はじめに
皆さんはプログラミングをしていて、一度は NullPointerException や Cannot read property of undefined というエラー画面に絶望した経験はありませんか?
「なぜ値が入っていないんだ!」
「そもそもなぜ NULL なんてものが存在するんだ!」
そう思ったことがあるエンジニアは多いはずです。
実はこの「NULL」という概念、発明者自身が 「10億ドルの失敗(The Billion Dollar Mistake)」 と呼んで後悔していることをご存知でしょうか?
今回は、プログラミングの世界に多大な影響(と損害)を与えた NULL の歴史について解説します。
NULLの歴史
時計の針を 1965年 まで戻しましょう。
当時、アントニー・ホーア(Tony Hoare) 氏は、ALGOL W というプログラミング言語の設計に携わっていました。
彼は、現代のプログラミング言語でも当たり前のように使われている「参照(Reference)」の型システムを設計していました。
彼の目標は、「コンパイラによって自動的にチェックされる、完全に安全な参照の使い方」 を確立することでした。
もしこれが完全に実現されていれば、私たちはメモリエラーに怯えることなくコーディングできていたかもしれません。
しかし、そこで一つの「誘惑」が彼を襲います。
10億ドルの失敗
ホーア氏は、参照が存在しない状態、つまり「無」を表現する方法を模索していました。
そこで彼は、「何もしないこと(参照がないこと)」を実装するのがあまりにも簡単だったため、ついつい NULL 参照を導入してしまったのです。
これが、後に彼自身が語る「10億ドルの失敗」の始まりです。
なぜ失敗だったのか?
NULL が許容されると、変数の型が「String」だとしても、実際には「String または NULL」である可能性があります。
コンパイラは「これは String だ」と信じて通しますが、実行時に NULL がやってきて、メソッドを呼び出そうとすると……
// Javaでの例
String text = null; // コンパイラはString型として扱う
// 実行時にクラッシュ!(NullPointerException)
if (text.length() > 0) {
System.out.println(text);
}
このように、コンパイル時には見抜けないエラーが実行時に爆発します。
これにより、過去数十年にわたり、無数のシステムダウン、バグ修正費用の浪費、セキュリティホールが発生しました。
これによる損害の総額は計り知れず、「おそらく10億ドル(約1500億円以上)では済まないだろう」 と言われています。
アントニー・ホーア
この「NULL」を生み出したアントニー・ホーア氏は、クイックソートの考案者としても知られる、コンピュータ科学の偉人です。チューリング賞も受賞しています。
彼は2009年のカンファレンス(QCon London)で、自身の過ちを率直に認め、謝罪しました。

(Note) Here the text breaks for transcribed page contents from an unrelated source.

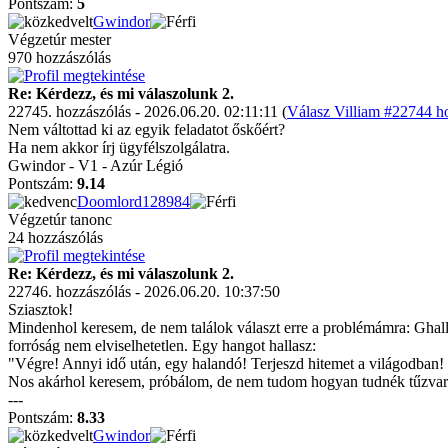
Pontszám:
5
Gwindor
Végzetúr mester
970 hozzászólás
Re: Kérdezz, és mi válaszolunk 2.
22745. hozzászólás - 2026.06.20. 02:11:11 (
Válasz Villiam #22744 ho
Nem váltottad ki az egyik feladatot őskőért?
Ha nem akkor írj ügyfélszolgálatra.
Gwindor - V1 - Azúr Légió
Pontszám:
9.14
Doomlord128984
Végzetúr tanonc
24 hozzászólás
Re: Kérdezz, és mi válaszolunk 2.
22746. hozzászólás - 2026.06.20. 10:37:50
Sziasztok!
Mindenhol keresem, de nem találok választ erre a problémámra: Ghallia
forróság nem elviselhetetlen. Egy hangot hallasz:
"Végre! Annyi idő után, egy halandó! Terjeszd hitemet a világodban! H
Nos akárhol keresem, próbálom, de nem tudom hogyan tudnék tűzvaráz
---
Pontszám:
8.33
Gwindor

"I call it my billion-dollar mistake."
(私はこれを、私の10億ドルの失敗と呼んでいます。)
彼は当時の心境をこう語っています。
「1965年当時、私は ALGOL W というオブジェクト指向言語のための最初の包括的な型システムを設計していました。私の目標は、コンパイラによる自動チェックで、すべての参照の使用が安全であることを保証することでした。
しかし、私は 『NULL参照』 を入れるという誘惑に勝てませんでした。理由は単純で、実装するのがあまりにも簡単だったからです。」
この「実装の容易さ」が、その後のプログラミング界にこれほど長く、暗い影を落とすことになるとは、当時の天才ですら予測できなかったのです。
最後に
アントニー・ホーア氏の「失敗」は、現代のプログラミング言語に大きな教訓を与えました。
最近の言語(Kotlin, Swift, Rust, TypeScriptなど)では、Null Safety(Null安全性) という概念が標準になっています。
「NULLになり得るもの」と「絶対にNULLにならないもの」を厳密に区別することで、コンパイル時にエラーを防ぐ仕組みです。
// TypeScriptの例
let name: string = "Bob";
name = null; // コンパイルエラー! (型安全)
let nameMaybe: string | null = "Alice"; // 明示的にnullを許可する必要がある
私たちが普段コードを書く際も、「とりあえず NULL で初期化」とするのではなく、「本当にここで NULL が必要なのか?」を一歩立ち止まって考えることが、10億ドルの失敗を繰り返さないための第一歩かもしれません。
歴史を知ると、技術選定や設計の視点が少し変わって面白いですね。